Problem to work on ▸
Lay out every line of the records below as a Markdown table with the columns Row and Line. Give each line a row number and skip any blank lines.
[start]
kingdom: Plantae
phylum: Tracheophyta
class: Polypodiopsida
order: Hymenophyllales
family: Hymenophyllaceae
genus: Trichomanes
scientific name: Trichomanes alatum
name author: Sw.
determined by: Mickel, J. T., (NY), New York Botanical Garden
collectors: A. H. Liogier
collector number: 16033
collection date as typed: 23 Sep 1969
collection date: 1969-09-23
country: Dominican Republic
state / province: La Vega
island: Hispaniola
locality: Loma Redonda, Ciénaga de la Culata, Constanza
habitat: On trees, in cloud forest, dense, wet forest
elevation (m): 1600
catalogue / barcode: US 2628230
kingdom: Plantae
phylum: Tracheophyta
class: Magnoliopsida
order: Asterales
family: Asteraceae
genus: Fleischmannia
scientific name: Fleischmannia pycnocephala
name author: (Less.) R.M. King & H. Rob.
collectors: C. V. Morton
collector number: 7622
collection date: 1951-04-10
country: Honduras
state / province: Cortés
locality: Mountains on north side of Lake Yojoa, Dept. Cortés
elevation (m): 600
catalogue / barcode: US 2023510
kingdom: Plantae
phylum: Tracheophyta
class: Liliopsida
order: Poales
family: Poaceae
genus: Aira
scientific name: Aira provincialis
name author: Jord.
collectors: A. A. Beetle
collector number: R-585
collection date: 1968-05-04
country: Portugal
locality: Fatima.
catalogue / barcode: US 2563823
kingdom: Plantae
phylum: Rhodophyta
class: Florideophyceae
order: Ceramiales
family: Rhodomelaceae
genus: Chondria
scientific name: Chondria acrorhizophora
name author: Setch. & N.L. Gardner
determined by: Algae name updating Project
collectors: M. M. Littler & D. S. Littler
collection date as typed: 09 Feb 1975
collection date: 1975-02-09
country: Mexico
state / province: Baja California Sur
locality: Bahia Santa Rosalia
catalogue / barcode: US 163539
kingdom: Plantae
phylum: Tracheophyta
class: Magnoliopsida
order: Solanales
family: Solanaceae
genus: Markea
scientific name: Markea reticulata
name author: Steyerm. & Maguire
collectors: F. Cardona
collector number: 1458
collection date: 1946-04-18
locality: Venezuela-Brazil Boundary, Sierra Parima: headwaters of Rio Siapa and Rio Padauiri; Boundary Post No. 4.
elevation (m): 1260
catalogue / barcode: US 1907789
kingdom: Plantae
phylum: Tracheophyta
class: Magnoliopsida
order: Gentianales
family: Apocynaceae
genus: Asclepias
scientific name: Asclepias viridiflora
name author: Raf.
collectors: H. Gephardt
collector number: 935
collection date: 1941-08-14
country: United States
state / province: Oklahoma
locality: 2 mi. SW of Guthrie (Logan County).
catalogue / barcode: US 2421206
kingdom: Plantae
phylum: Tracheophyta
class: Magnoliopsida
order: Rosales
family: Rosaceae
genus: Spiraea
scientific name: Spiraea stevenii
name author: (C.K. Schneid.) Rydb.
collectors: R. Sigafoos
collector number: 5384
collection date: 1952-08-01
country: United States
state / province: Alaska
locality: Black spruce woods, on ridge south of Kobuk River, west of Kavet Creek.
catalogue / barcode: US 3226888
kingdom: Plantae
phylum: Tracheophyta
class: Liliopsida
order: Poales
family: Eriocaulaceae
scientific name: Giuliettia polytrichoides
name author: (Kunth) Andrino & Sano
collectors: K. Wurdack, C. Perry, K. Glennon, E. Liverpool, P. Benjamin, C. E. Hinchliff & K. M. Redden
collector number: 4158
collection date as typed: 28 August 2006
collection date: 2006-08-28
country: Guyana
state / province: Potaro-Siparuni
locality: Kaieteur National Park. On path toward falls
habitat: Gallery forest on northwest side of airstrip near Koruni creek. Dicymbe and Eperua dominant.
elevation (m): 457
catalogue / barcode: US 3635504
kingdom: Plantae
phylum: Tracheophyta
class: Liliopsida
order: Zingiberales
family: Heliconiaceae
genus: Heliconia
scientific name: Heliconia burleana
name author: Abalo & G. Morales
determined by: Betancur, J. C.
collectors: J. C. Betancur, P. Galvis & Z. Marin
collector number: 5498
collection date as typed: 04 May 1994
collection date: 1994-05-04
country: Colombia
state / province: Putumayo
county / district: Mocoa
[end]
Written reply ▸
| Row | Line |
|---|---|
| 1 | kingdom: Plantae |
| 2 | phylum: Tracheophyta |
| 3 | class: Polypodiopsida |
| 4 | order: Hymenophyllales |
| 5 | family: Hymenophyllaceae |
| 6 | genus: Trichomanes |
| 7 | scientific name: Trichomanes alatum |
| 8 | name author: Sw. |
| 9 | determined by: Mickel, J. T., (NY), New York Botanical Garden |
| 10 | collectors: A. H. Liogier |
| 11 | collector number: 16033 |
| 12 | collection date as typed: 23 Sep 1969 |
| 13 | collection date: 1969-09-23 |
| 14 | country: Dominican Republic |
| 15 | state / province: La Vega |
| 16 | island: Hispaniola |
| 17 | locality: Loma Redonda, Ciénaga de la Culata, Constanza |
| 18 | habitat: On trees, in cloud forest, dense, wet forest |
| 19 | elevation (m): 1600 |
| 20 | catalogue / barcode: US 2628230 |
| 21 | kingdom: Plantae |
| 22 | phylum: Tracheophyta |
| 23 | class: Magnoliopsida |
| 24 | order: Asterales |
| 25 | family: Asteraceae |
| 26 | genus: Fleischmannia |
| 27 | scientific name: Fleischmannia pycnocephala |
| 28 | name author: (Less.) R.M. King & H. Rob. |
| 29 | collectors: C. V. Morton |
| 30 | collector number: 7622 |
| 31 | collection date: 1951-04-10 |
| 32 | country: Honduras |
| 33 | state / province: Cortés |
| 34 | locality: Mountains on north side of Lake Yojoa, Dept. Cortés |
| 35 | elevation (m): 600 |
| 36 | catalogue / barcode: US 2023510 |
| 37 | kingdom: Plantae |
| 38 | phylum: Tracheophyta |
| 39 | class: Liliopsida |
| 40 | order: Poales |
| 41 | family: Poaceae |
| 42 | genus: Aira |
| 43 | scientific name: Aira provincialis |
| 44 | name author: Jord. |
| 45 | collectors: A. A. Beetle |
| 46 | collector number: R-585 |
| 47 | collection date: 1968-05-04 |
| 48 | country: Portugal |
| 49 | locality: Fatima. |
| 50 | catalogue / barcode: US 2563823 |
| 51 | kingdom: Plantae |
| 52 | phylum: Rhodophyta |
| 53 | class: Florideophyceae |
| 54 | order: Ceramiales |
| 55 | family: Rhodomelaceae |
| 56 | genus: Chondria |
| 57 | scientific name: Chondria acrorhizophora |
| 58 | name author: Setch. & N.L. Gardner |
| 59 | determined by: Algae name updating Project |
| 60 | collectors: M. M. Littler & D. S. Littler |
| 61 | collection date as typed: 09 Feb 1975 |
| 62 | collection date: 1975-02-09 |
| 63 | country: Mexico |
| 64 | state / province: Baja California Sur |
| 65 | locality: Bahia Santa Rosalia |
| 66 | catalogue / barcode: US 163539 |
| 67 | kingdom: Plantae |
| 68 | phylum: Tracheophyta |
| 69 | class: Magnoliopsida |
| 70 | order: Solanales |
| 71 | family: Solanaceae |
| 72 | genus: Markea |
| 73 | scientific name: Markea reticulata |
| 74 | name author: Steyerm. & Maguire |
| 75 | collectors: F. Cardona |
| 76 | collector number: 1458 |
| 77 | collection date: 1946-04-18 |
| 78 | locality: Venezuela-Brazil Boundary, Sierra Parima: headwaters of Rio Siapa and Rio Padauiri; Boundary Post No. 4. |
| 79 | elevation (m): 1260 |
| 80 | catalogue / barcode: US 1907789 |
| 81 | kingdom: Plantae |
| 82 | phylum: Tracheophyta |
| 83 | class: Magnoliopsida |
| 84 | order: Gentianales |
| 85 | family: Apocynaceae |
| 86 | genus: Asclepias |
| 87 | scientific name: Asclepias viridiflora |
| 88 | name author: Raf. |
| 89 | collectors: H. Gephardt |
| 90 | collector number: 935 |
| 91 | collection date: 1941-08-14 |
| 92 | country: United States |
| 93 | state / province: Oklahoma |
| 94 | locality: 2 mi. SW of Guthrie (Logan County). |
| 95 | catalogue / barcode: US 2421206 |
| 96 | kingdom: Plantae |
| 97 | phylum: Tracheophyta |
| 98 | class: Magnoliopsida |
| 99 | order: Rosales |
| 100 | family: Rosaceae |
| 101 | genus: Spiraea |
| 102 | scientific name: Spiraea stevenii |
| 103 | name author: (C.K. Schneid.) Rydb. |
| 104 | collectors: R. Sigafoos |
| 105 | collector number: 5384 |
| 106 | collection date: 1952-08-01 |
| 107 | country: United States |
| 108 | state / province: Alaska |
| 109 | locality: Black spruce woods, on ridge south of Kobuk River, west of Kavet Creek. |
| 110 | catalogue / barcode: US 3226888 |
| 111 | kingdom: Plantae |
| 112 | phylum: Tracheophyta |
| 113 | class: Liliopsida |
| 114 | order: Poales |
| 115 | family: Eriocaulaceae |
| 116 | scientific name: Giuliettia polytrichoides |
| 117 | name author: (Kunth) Andrino & Sano |
| 118 | collectors: K. Wurdack, C. Perry, K. Glennon, E. Liverpool, P. Benjamin, C. E. Hinchliff & K. M. Redden |
| 119 | collector number: 4158 |
| 120 | collection date as typed: 28 August 2006 |
| 121 | collection date: 2006-08-28 |
| 122 | country: Guyana |
| 123 | state / province: Potaro-Siparuni |
| 124 | locality: Kaieteur National Park. On path toward falls |
| 125 | habitat: Gallery forest on northwest side of airstrip near Koruni creek. Dicymbe and Eperua dominant. |
| 126 | elevation (m): 457 |
| 127 | catalogue / barcode: US 3635504 |
| 128 | kingdom: Plantae |
| 129 | phylum: Tracheophyta |
| 130 | class: Liliopsida |
| 131 | order: Zingiberales |
| 132 | family: Heliconiaceae |
| 133 | genus: Heliconia |
| 134 | scientific name: Heliconia burleana |
| 135 | name author: Abalo & G. Morales |
| 136 | determined by: Betancur, J. C. |
| 137 | collectors: J. C. Betancur, P. Galvis & Z. Marin |
| 138 | collector number: 5498 |
| 139 | collection date as typed: 04 May 1994 |
| 140 | collection date: 1994-05-04 |
| 141 | country: Colombia |
| 142 | state / province: Putumayo |
| 143 | county / district: Mocoa |